ARP-2600

ARP 2600

From the Michael Lehmann Boddicker Collection

The ARP 2600 is beyond a doubt one of the finest analog synthesizers ever produced and it has been used in all genres of music with a lot of famous artists. The ARP 2600 is a unique semi-modular monophonic synthesizer that was designed for professional musicians, but was also user-friendly enough to be used as a teaching instrument. In fact the 2600 was used in a lot of college music departments and it competed directly against the Moog Modular synthesizer. The 2600 was ARP's answer to the modular system, creating a more compact, more stable and more intuitive synthesizer.

While most modular systems of the time were custom ordered and built to the buyer's specification, that flexibility often came at a high cost, both on the wallet and the brain. Instead of picking and choosing from a catalog of individual modules that you (or the manufacturer) then had to mount inside a case and wire together, the 2600 is a semi-modular system with a fixed selection of basic synth modules internally pre-wired and ready to go! Most of these connections can be "re-wired" with patch-cords at clearly labeled patch-points. This made the 2600 more user-friendly, portable and easier to create sounds with.

The 2600's basic architecture consists of a complete analog signal path with three oscillators, one 24 dB/oct filter, one ADSR envelope, one VCA and one mixer section. Additional features include an envelope follower, ring modulator, noise generator, LFO with sample and hold, built-in spring reverb and a pre-amplifier with stereo speakers.

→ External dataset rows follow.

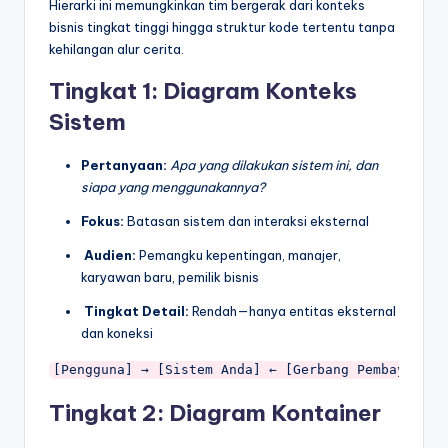
Hierarki ini memungkinkan tim bergerak dari konteks
bisnis tingkat tinggi hingga struktur kode tertentu tanpa
kehilangan alur cerita.
Tingkat 1: Diagram Konteks
Sistem
Pertanyaan:
Apa yang dilakukan sistem ini, dan
siapa yang menggunakannya?
Fokus:
Batasan sistem dan interaksi eksternal
Audien:
Pemangku kepentingan, manajer,
karyawan baru, pemilik bisnis
Tingkat Detail:
Rendah—hanya entitas eksternal
dan koneksi
Tingkat 2: Diagram Kontainer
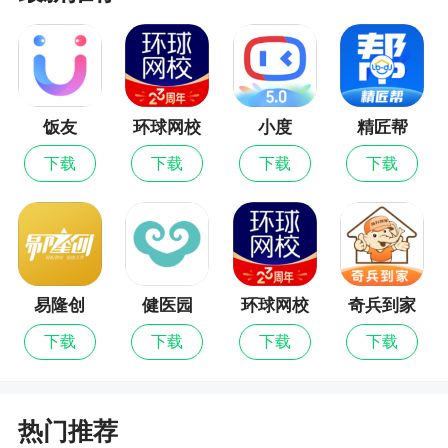
更新日志
v2.8.8版本
优化微信群发群问题；
饭友
环球网校
小度
精匠帮
最新版
v2.7.7版本
下载
下载
下载
下载
1、修复已知bug；
2、优化用户体验；
v2.6.8版本
易隆创
健医园
环球网校
奇兵到家
64位架构升级
下载
下载
下载
下载
群发赚钱，优化群发速度
v2.4.4版本
热门推荐
1、新增微信收藏内容群发；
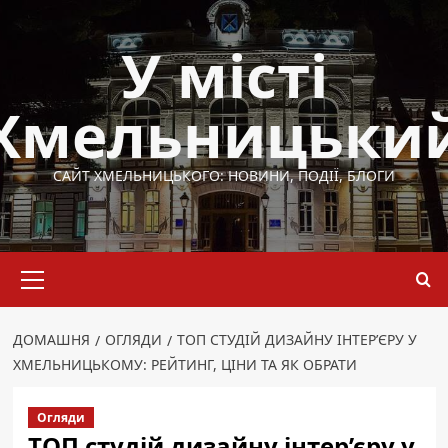
Перейти
до
У місті
вмісту
Хмельницьки
САЙТ ХМЕЛЬНИЦЬКОГО: НОВИНИ, ПОДІЇ, БЛОГИ
Основне
меню
ДОМАШНЯ
ОГЛЯДИ
ТОП СТУДІЙ ДИЗАЙНУ ІНТЕР’ЄРУ У
ХМЕЛЬНИЦЬКОМУ: РЕЙТИНГ, ЦІНИ ТА ЯК ОБРАТИ
Огляди
ТОП студій дизайну інтер’єру у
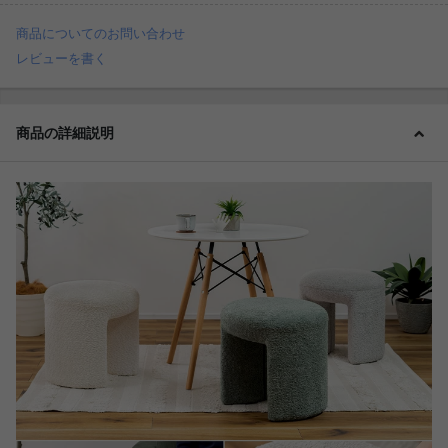
商品についてのお問い合わせ
レビューを書く
商品の詳細説明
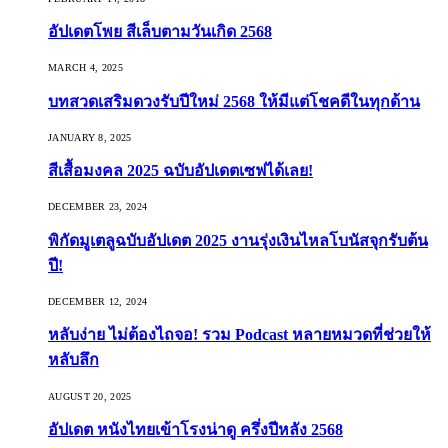
อัปเดตโพย สีเล็บตามวันเกิด 2568
MARCH 4, 2025
บทสวดเสริมดวงรับปีใหม่ 2568 ให้มีแต่โชคดีในทุกด้าน
JANUARY 8, 2025
สีเสื้อมงคล 2025 ฉบับอัปเดตเซฟได้เลย!
DECEMBER 23, 2024
พิกัดมูเตลูฉบับอัปเดต 2025 งานรุ่งเงินไหลโบนัสจุกรับต้น
ปี!
DECEMBER 12, 2024
หลับง่าย ไม่ต้องไถจอ! รวม Podcast หลายหมวดที่ช่วยให้
หลับลึก
AUGUST 20, 2025
อัปเดต หนังไทยเข้าโรงน่าดู ครึ่งปีหลัง 2568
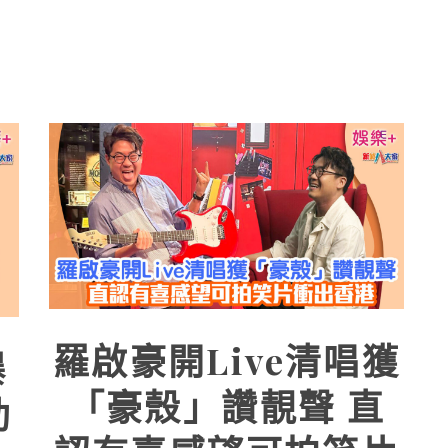
羅啟豪開Live清唱獲
爆
「豪殼」讚靚聲 直
助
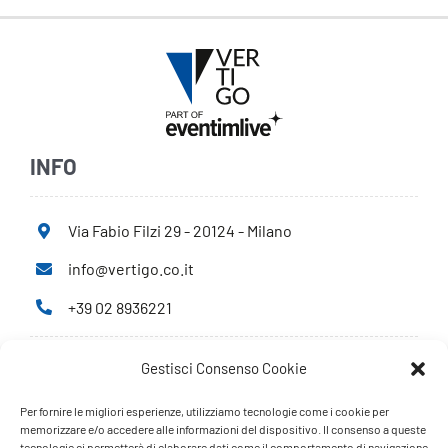
INFO
Via Fabio Filzi 29 - 20124 - Milano
info@vertigo.co.it
+39 02 8936221
Gestisci Consenso Cookie
Privacy Policy
Cookie Policy
Per fornire le migliori esperienze, utilizziamo tecnologie come i cookie per
memorizzare e/o accedere alle informazioni del dispositivo. Il consenso a queste
tecnologie ci permetterà di elaborare dati come il comportamento di navigazione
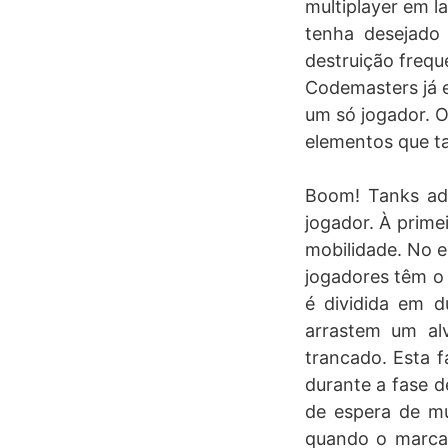
multiplayer em l
tenha desejado 
destruição frequ
Codemasters já 
um só jogador. O
elementos que t
Boom! Tanks ad
jogador. À prime
mobilidade. No e
jogadores têm o
é dividida em d
arrastem um al
trancado. Esta f
durante a fase d
de espera de mu
quando o marcad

The ARP 2600 was produced from 1971 to 1980 and the 2600 was built in four model generations, with each model being a little bit different, some with changes due to reliability issues, some due to legal issues, and some for cosmetic reasons. It's accepted that while the 2600s became more reliable and serviceable as their production progressed, they also got worse in the sound quality department, especially among models made after 1972. The best sounding models are the oldest ones and the most rarest.